Ei fu. Ncd, il Nuovo Centro Destra è morto giovane, e ieri Alfano ne ha sancito, senza particolare sofferenza, la fine. Anche Enrico Lucci, conduttore televisivo noto per aver fatto parte delle Iene, ne ha dato notizia, inscenando un funerale con tanto di carro, e seguito di amici addolorati e piangenti, diffondendo un necrologio che recita: “l’Italia piange disperatamente la dipartita di un pilastro della democrazia e del buongoverno.”

L’idea degli alfaniani, veramente, era quella di una immediata rinascita, mostrando al mondo un partito “più grande e più forte che pria”, e chiamando a raccolta tutti i centristi e gli aspiranti centristi d’Italia. L’operazione, però, annunciata dal solito Alfano qualche giorno prima, non è riuscita. Al capezzale di Ncd non è venuto nessuno di quelli convocati e sollecitati, nè a destra nè a sinistra. 

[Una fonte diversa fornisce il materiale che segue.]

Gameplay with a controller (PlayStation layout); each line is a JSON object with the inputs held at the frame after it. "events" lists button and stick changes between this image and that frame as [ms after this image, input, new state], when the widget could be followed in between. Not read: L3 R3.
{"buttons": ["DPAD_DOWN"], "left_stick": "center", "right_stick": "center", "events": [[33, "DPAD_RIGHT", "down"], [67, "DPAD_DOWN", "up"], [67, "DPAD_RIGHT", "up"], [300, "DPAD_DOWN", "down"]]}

“Uniamoci e poi sia il popolo a scegliere il leader” ha proclamato il ministro degli esteri, ventilando un proprio passo indietro, ma anche questa proposta non ha avuto il successo sperato. Come in un funerale vero, gli amici hanno inviato messaggi, ma di impegni per il futuro non se ne parla. Tra i tanti esuli e senza patria che oggi, con la dissoluzione del potere renziano, cercano sponde e riferimenti, nessuno ha ritenuto di imbarcarsi con la nuova creatura nata dalle spoglie di Ncd, e battezzata, con grande fantasia, Alternativa Popolare

Non ha aderito quello che resta della diaspora di Scelta civica, da Dellai a Monchiero, né  Portas, né il gruppetto dei casiniani, da poco separati dall’Udc di Cesa, e tantomeno Fitto o Quagliariello. Le parole entusiaste dei fedeli di Alfano non riescono a nascondere il fallimento del suo progetto politico, spazzato via dal voto referendario e dal declino del “bulletto di Rignano sull’Arno”. 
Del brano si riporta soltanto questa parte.